Diğer yönüyle, uyuşturucuyla ilgili konularda, eğer tahliye edilirse denetimli serbestlik falan filan var ama tıbbi tedavi yok. Cinsel suçlarda ise yine denetimli serbestlik falan, bunlar olabilecek mahkeme kararıyla ama tıbbi tedavi var. Bunu Komisyonda da sorduk ama ne yazık ki cevap alamadık. Tıbbi tedaviden kastedilen nedir? Bizler hukukçuyuz, ne kastediliyor, bunu öğrenmek istiyoruz. Yani, insanların kısırlaştırılmasını mı kastediyor, böylesine insan haklarına aykırı bir şeyden mi bahsediliyor? Yani, bunlar olamaz, böylesi bir şeye bu Mecliste karar verilemez, insan haklarına aykırı; ha adamın hayatını yok etmişsin ha da diğer fiziksel faaliyetlerini. Böyle bir şey olmaz, dünya ölçeğinde de böyle bir şey olmamıştır. Bunu söylemek istiyorum sizlere.

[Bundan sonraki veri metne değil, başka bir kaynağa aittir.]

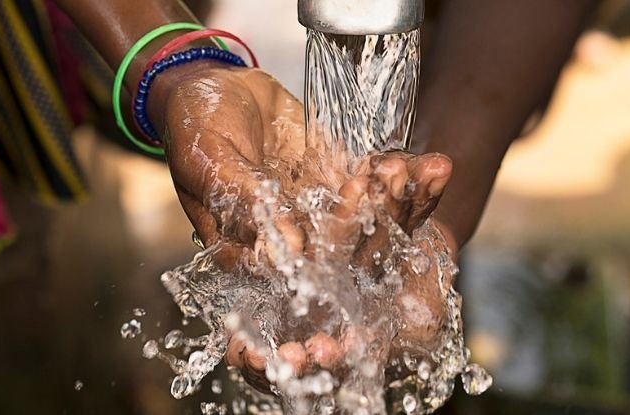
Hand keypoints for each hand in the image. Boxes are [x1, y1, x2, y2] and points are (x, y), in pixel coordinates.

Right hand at [148, 62, 455, 390]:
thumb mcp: (209, 161)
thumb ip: (244, 202)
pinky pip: (376, 191)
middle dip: (378, 219)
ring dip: (401, 201)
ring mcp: (319, 218)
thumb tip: (289, 249)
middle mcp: (290, 247)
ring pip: (369, 223)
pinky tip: (435, 164)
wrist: (211, 87)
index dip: (333, 261)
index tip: (359, 215)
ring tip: (427, 170)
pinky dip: (405, 180)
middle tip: (396, 183)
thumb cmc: (195, 126)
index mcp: (249, 255)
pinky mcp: (339, 188)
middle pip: (344, 251)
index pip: (296, 275)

Diğer yönüyle de hasta mahkûmlarla ilgili biraz önce bir düzenleme geçti. Size, Mamak Askerî Cezaevinde beyin kanaması geçiren, daha sonra ölen Murat Özenalp'in durumunu anlatmak istiyorum. Murat Özenalp beyin kanaması geçiriyor orada, bir ambulans var, ambulansın anahtarı yok, on beş dakika sonra geliyor. Mamak Askerî Cezaevinde, yeterli sağlık personeli yok, boyunluk yok, sadece bir sedye var ve inanın, götürülünceye kadar oraya, GATA'ya götürülünceye kadar akla karayı seçiyorlar. Şimdi, cezaevlerindeki sağlık tesisleri de aynen böyle, ambulanslar da aynen böyle.

(Mikrofon otomatik cihaz tarafından kapatıldı)

DİLEK AKAGÜN YILMAZ (Devamla) - Eğer gerçekten ciddi bir şeyler yapmak istiyorsak -Bakan burada olsaydı- cezaevlerine biz ani ziyaretler yapmak durumundayız...

BAŞKAN - Teşekkür ederim Sayın Yılmaz.

DİLEK AKAGÜN YILMAZ (Devamla) - ...oradaki insanların hayatını kurtarmak açısından, onların sağlıklarının gelişmesi açısından ama ne yazık ki böyle bir sorumluluğun ben iktidarda olmadığını görüyorum.